About the profound impact of textiles on the planet and on human society, the book begins by considering the oldest piece of string ever found, which has been dated to between 41,000 and 52,000 years of age. Contemporary work in sustainable fashion is also considered. It is a story told through stories: Each chapter has at least one, often multiple, tales of how people have interacted with plants to make or distribute textiles. Some, as with the stories of the Abá people in Uruguay, who lived as equals before they were forced to grow cotton by the Jesuits, are straightforward bits of history. Eliza Lucas Pinckney, for example, is credited for being the first person in South Carolina to grow indigo and turn it into pigment for textiles. Other tales are built on speculation, drawing on archaeological discoveries, as with an imagined scene of a Neanderthal woman making string in the Ice Age.

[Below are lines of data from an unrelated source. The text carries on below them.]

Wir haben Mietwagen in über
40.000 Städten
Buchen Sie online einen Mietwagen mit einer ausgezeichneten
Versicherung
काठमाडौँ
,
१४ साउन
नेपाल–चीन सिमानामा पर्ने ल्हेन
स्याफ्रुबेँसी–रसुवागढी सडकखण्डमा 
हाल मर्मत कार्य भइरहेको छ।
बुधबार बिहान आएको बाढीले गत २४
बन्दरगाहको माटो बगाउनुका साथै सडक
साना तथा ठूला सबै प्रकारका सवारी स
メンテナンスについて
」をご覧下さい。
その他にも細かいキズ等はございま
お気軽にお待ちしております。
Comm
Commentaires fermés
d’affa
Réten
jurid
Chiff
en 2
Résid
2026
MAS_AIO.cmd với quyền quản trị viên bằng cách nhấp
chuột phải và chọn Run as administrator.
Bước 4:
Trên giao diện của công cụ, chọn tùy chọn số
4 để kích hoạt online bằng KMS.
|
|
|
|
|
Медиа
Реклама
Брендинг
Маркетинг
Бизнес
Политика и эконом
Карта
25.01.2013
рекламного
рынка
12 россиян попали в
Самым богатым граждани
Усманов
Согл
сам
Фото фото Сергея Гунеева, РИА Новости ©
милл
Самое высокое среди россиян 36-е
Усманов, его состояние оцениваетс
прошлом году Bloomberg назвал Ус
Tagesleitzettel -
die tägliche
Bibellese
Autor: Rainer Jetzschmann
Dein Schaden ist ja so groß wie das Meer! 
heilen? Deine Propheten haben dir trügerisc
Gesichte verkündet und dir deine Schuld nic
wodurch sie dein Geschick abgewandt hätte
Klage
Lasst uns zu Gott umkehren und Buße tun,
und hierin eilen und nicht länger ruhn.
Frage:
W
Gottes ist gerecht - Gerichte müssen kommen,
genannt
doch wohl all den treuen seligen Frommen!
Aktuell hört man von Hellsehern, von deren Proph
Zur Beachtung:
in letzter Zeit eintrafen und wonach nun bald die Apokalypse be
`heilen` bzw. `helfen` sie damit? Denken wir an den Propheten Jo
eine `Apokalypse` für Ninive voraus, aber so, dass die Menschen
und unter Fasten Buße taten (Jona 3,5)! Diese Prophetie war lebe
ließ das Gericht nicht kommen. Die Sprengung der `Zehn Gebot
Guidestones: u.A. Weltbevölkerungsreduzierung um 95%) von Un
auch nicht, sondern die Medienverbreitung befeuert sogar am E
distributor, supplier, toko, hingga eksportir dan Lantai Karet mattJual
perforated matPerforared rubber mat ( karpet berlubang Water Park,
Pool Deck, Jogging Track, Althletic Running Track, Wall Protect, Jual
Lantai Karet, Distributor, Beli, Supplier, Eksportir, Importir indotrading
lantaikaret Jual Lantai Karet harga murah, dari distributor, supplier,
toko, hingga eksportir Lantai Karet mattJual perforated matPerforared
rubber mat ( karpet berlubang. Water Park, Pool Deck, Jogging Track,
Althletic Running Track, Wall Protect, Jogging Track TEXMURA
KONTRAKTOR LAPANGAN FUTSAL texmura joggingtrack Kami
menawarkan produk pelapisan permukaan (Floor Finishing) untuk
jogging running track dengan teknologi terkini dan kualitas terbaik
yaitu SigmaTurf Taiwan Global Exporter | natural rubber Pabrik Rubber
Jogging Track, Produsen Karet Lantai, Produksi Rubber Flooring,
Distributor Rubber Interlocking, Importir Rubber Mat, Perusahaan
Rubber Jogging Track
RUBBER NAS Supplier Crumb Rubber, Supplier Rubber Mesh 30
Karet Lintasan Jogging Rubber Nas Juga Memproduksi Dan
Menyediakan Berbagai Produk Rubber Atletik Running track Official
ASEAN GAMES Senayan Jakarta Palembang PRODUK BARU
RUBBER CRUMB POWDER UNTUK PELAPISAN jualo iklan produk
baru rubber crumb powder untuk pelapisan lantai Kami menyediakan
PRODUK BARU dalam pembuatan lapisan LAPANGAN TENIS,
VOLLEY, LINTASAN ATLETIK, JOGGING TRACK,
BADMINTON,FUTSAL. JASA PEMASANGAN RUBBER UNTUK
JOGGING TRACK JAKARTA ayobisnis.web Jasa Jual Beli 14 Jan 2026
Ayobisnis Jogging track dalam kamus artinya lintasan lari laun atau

Humanizing textiles both as works of art built on the labor and creativity of countless people and as products often created in exploitative societies, the book expresses hope for a healthier, more connected relationship with nature and each other. Each section focuses on topics like solidarity, balance, and connectedness, proffering lessons on sustainability, living in harmony with the earth, and the roles of Indigenous communities in making textiles. The prose is lyrical and measured, too, elevating these studies of textiles into explorations of human society.
Advocating for more sustainability within textiles industries, based on an understanding of the world that connects manufacturing with humanity, The Nature of Fashion is a captivating book.